DATA RECORDS START

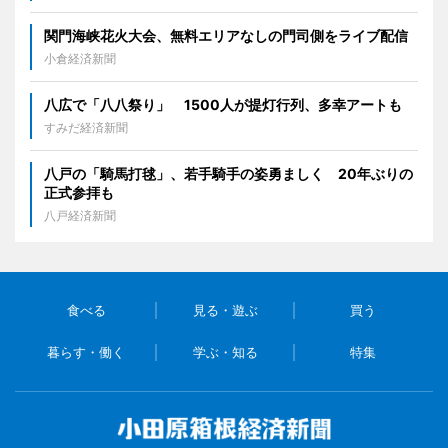
関門海峡花火大会、無料エリアなしの門司側をライブ配信
小倉経済新聞
八広で「八八祭り」 1500人が提灯行列、多幸アートも
すみだ経済新聞
八戸の「騎馬打毬」、若手騎手の姿勇ましく 20年ぶりの
正式参拝も
八戸経済新聞
食べる
見る・遊ぶ
買う
暮らす・働く
学ぶ・知る
特集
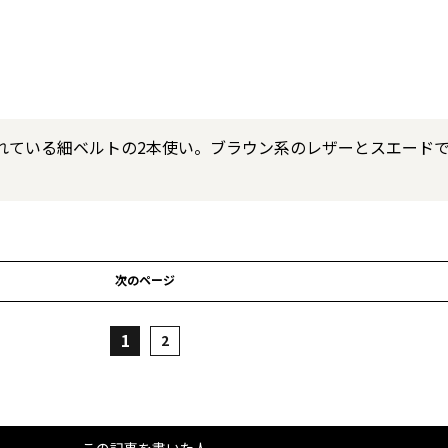
れている細ベルトの2本使い。ブラウン系のレザーとスエード
次のページ
1
2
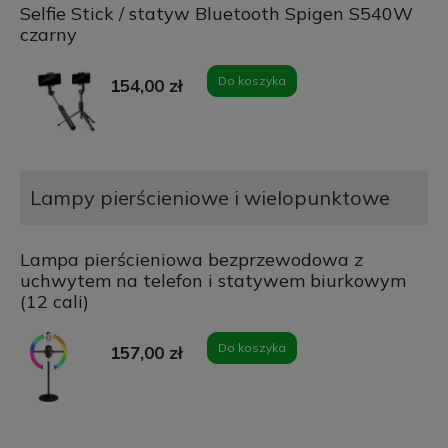
Selfie Stick / statyw Bluetooth Spigen S540W
czarny
Do koszyka
154,00 zł
Lampy pierścieniowe i wielopunktowe
Lampa pierścieniowa bezprzewodowa z
uchwytem na telefon i statywem biurkowym
(12 cali)
Do koszyka
157,00 zł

DATA RECORDS END

**TRY IT**
This calls for each record above to be set down exactly, with the images skipped.

**THE ANSWER**
関門海峡花火大会、無料エリアなしの門司側をライブ配信
小倉経済新聞
八広で「八八祭り」 1500人が提灯行列、多幸アートも
すみだ経済新聞
八戸の「騎馬打毬」、若手騎手の姿勇ましく 20年ぶりの
正式参拝も
八戸経済新聞
食べる
見る・遊ぶ
買う
暮らす・働く
学ぶ・知る
特集
れている細ベルトの2本使い。ブラウン系のレザーとスエード
次のページ
1
2
Selfie Stick / statyw Bluetooth Spigen S540W
czarny
Do koszyka
154,00 zł
Lampy pierścieniowe i wielopunktowe
Lampa pierścieniowa bezprzewodowa z
uchwytem na telefon i statywem biurkowym
(12 cali)
Do koszyka
157,00 zł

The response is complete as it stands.